Erm, excuse me, just because I don't have big bazookas, you think I shouldn't let them see the light of day? Shut the fuck up, if I want to get them out in a low cut top then I damn well will. Just because you don't find a certain item of clothing fashionable doesn't mean it doesn't 'work well or make much sense' to me. 
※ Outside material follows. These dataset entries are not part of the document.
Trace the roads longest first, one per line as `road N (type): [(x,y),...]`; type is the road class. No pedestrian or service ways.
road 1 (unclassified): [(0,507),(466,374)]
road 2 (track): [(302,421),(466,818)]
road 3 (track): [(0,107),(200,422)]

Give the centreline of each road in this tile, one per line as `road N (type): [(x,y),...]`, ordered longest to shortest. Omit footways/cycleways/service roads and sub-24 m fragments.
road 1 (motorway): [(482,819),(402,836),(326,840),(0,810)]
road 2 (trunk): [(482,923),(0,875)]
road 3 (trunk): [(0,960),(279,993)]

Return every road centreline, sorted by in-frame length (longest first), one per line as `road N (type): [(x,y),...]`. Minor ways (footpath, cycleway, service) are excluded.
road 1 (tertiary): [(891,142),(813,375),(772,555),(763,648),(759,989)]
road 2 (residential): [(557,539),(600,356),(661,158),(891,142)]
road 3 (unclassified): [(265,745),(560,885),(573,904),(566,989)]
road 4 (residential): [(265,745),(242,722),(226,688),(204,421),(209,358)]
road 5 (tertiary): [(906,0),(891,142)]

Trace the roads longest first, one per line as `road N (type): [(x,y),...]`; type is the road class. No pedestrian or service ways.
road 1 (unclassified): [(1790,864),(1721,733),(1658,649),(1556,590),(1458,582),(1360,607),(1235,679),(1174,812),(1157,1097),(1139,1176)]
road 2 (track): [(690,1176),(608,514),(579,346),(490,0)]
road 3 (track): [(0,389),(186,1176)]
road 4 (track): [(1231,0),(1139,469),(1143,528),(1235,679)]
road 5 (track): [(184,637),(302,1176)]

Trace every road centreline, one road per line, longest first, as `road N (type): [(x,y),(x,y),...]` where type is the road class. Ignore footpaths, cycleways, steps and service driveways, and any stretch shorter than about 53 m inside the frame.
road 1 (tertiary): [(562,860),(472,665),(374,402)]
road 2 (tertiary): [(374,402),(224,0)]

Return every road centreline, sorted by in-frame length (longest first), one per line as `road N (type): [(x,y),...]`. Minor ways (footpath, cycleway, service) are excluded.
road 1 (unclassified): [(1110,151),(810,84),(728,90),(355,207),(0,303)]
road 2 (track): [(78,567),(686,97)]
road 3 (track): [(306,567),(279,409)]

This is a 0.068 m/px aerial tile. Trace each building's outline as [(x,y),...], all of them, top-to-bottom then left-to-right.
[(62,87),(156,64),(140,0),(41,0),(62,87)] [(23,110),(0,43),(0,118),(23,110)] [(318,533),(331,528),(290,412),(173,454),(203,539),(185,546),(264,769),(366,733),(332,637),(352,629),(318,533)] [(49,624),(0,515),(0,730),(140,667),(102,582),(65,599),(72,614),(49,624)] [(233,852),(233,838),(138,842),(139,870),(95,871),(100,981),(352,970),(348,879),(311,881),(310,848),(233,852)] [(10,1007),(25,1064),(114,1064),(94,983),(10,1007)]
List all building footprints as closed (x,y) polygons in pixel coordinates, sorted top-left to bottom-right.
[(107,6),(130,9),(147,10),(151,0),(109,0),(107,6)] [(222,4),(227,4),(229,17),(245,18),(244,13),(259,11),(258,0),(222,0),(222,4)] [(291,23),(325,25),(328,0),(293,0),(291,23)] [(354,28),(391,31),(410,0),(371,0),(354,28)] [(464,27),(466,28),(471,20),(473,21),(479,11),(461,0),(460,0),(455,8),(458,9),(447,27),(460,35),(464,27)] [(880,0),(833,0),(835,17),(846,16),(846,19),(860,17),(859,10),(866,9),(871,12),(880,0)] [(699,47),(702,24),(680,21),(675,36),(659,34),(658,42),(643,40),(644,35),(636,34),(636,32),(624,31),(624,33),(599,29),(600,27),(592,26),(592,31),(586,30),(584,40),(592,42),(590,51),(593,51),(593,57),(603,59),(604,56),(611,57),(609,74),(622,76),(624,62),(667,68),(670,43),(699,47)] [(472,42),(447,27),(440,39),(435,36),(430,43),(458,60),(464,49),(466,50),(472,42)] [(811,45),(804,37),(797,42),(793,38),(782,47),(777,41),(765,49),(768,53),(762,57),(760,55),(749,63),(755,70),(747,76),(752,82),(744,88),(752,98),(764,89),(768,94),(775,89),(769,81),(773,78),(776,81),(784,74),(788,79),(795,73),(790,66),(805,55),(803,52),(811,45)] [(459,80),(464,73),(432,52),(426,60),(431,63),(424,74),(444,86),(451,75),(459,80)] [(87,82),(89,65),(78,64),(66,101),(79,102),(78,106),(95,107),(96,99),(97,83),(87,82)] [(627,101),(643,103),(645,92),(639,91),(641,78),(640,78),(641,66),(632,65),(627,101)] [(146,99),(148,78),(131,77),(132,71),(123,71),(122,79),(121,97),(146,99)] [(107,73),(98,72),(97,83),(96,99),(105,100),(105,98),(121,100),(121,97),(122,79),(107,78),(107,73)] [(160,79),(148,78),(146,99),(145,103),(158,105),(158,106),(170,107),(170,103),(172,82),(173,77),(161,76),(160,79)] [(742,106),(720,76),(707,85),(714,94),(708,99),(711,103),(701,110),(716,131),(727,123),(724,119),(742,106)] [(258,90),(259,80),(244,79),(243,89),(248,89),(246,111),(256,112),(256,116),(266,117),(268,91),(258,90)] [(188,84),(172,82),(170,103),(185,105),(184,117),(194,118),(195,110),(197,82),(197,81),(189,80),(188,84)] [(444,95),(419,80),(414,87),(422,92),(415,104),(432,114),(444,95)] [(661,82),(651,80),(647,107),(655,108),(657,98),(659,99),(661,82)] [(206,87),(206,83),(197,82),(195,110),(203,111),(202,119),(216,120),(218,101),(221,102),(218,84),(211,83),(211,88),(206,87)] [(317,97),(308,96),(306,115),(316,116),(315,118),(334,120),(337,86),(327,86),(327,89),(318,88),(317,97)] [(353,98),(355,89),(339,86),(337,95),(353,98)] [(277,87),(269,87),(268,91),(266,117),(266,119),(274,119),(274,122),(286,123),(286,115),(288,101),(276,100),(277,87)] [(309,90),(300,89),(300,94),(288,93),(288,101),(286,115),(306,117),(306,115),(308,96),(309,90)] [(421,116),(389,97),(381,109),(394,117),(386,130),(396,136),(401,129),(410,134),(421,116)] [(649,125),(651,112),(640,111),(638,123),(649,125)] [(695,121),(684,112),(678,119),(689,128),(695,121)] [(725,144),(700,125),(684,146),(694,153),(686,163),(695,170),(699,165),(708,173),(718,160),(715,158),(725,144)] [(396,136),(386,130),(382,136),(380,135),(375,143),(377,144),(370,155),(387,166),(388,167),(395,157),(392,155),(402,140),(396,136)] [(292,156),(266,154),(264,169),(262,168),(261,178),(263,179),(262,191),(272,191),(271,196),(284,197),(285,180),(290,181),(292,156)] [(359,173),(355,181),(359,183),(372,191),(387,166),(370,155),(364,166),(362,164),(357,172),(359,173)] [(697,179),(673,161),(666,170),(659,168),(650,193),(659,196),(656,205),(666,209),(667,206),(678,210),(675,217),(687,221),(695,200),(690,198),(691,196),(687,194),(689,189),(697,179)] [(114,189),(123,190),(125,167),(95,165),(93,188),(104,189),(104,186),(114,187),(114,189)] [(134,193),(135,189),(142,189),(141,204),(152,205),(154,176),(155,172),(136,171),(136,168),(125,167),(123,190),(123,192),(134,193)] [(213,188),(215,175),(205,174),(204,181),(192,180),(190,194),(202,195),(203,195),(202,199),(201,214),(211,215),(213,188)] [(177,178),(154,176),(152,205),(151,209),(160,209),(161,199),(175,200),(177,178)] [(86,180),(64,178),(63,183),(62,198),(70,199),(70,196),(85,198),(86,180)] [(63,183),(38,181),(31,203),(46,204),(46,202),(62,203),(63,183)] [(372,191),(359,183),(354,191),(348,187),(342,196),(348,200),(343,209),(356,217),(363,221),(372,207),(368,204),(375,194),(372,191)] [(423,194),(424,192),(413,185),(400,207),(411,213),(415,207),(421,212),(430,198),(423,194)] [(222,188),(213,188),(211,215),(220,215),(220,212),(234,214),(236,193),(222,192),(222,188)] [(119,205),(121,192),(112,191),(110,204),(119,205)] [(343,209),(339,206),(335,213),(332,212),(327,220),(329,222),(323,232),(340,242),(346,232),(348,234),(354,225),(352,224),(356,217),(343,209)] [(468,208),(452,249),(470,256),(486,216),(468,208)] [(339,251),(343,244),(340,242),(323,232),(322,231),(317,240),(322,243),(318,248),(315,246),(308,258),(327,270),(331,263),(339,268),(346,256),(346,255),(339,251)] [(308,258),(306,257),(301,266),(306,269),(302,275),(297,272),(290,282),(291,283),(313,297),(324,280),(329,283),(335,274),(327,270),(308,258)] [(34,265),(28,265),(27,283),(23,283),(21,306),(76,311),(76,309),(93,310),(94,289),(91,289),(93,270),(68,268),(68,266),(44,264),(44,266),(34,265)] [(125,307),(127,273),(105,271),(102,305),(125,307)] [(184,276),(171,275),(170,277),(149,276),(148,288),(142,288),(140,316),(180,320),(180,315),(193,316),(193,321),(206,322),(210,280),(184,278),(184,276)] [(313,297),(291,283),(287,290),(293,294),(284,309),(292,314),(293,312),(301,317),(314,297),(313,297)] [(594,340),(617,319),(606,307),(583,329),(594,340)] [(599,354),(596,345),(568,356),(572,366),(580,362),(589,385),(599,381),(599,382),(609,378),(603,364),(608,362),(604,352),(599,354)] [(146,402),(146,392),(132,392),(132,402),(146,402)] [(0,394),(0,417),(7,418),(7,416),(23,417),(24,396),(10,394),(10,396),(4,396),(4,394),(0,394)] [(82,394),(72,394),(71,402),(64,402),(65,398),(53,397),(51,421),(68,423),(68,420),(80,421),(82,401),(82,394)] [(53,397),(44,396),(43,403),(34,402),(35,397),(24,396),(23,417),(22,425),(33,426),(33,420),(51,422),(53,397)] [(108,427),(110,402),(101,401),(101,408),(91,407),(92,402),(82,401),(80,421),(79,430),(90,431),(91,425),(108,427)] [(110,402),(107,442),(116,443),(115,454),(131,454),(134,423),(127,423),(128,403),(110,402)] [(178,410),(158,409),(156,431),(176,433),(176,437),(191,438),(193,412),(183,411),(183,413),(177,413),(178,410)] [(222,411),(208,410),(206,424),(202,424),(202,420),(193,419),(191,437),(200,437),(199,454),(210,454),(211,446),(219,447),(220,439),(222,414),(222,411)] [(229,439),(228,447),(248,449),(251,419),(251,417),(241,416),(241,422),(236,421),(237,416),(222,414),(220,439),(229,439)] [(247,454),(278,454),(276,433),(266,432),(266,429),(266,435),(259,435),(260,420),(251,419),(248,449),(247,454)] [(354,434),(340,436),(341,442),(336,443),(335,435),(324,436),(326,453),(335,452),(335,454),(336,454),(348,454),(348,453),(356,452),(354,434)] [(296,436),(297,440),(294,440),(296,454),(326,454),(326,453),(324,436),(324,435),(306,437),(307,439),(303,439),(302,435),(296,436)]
Gaaaaaaaaah (I'm off to bed to dream of sensible people)


----------



## Shosh (Dec 5, 2007)

ashmamma84 said:


> This thread has made me LOL, literally...
> 
> I rock any article of clothing I want...now, that is to say they are tailored, chic, sexy, etc...but most importantly, I feel good in those clothes.
> 
> ...




Meanwhile you are beautiful and you are fabulous Ash.


----------



## Surlysomething (Dec 5, 2007)

GWARrior said:


> I kinda like that look.




My condolences.


----------



## LillyBBBW (Dec 5, 2007)

Surlysomething said:


> *I find that picking apart of other people's OPINION's boring. The fact that these threads turn into run away trains bores me. The fact that people find the time to comment on my post, that comments on that, is boring.*
> 
> I don't recall using the word vapid though. Maybe I should have another look.
> 
> ...



No. What is apparent is that if you post an opinon on anything -- anything at all -- others will respond. Doesn't mean you have to keep your mouth shout, just that you shouldn't expect everyone else to. If you find the free exchange of thoughts and opinions a bore this place must be killing you, I don't know how you do it. This is the way it works:


someone posts
someone posts an opinion on it
someone posts another opinion
you see all of this and choose to post an opinion
someone posts an opinion on it
more opinions follow

So remember: If you want opinions, offer one. If you don't want opinions, don't.


----------



## lipmixgirl (Dec 5, 2007)

perhaps you may say i am crazy... HOWEVER.... this maximbbw clearly is all about the proportionate fat girl... the PEAR... the HOURGLASS... breast fat = great !!! a$$ fat = great !!! belly = BAD... DOWN WITH SHAPISM! APPLES UNITE! I bite my thumb at you, sir! the big apple has spoken... ::exeunt::


----------



## SocialbFly (Dec 5, 2007)

Surlysomething said:


> That is my motto too.
> 
> Wear clothes that are flattering to you. Wear clothes that are appropriate to the situation or event you're at. I worked in a clothing store for awhile and I got asked this question all the time, "do I look fat it this?" why yes, you do, but it's not as flattering as X or Y. I don't see anything wrong with wanting to look your best. There are times when I see a heavy person out in public and i'm sad for them because they're dressed poorly. But that's just me. If they feel good, more power to them.
> 
> But by all means wear your bathing suit to the beach and show your arms etc, feel good about yourself. But take a look in the mirror before you go out. (That goes for EVERYONE)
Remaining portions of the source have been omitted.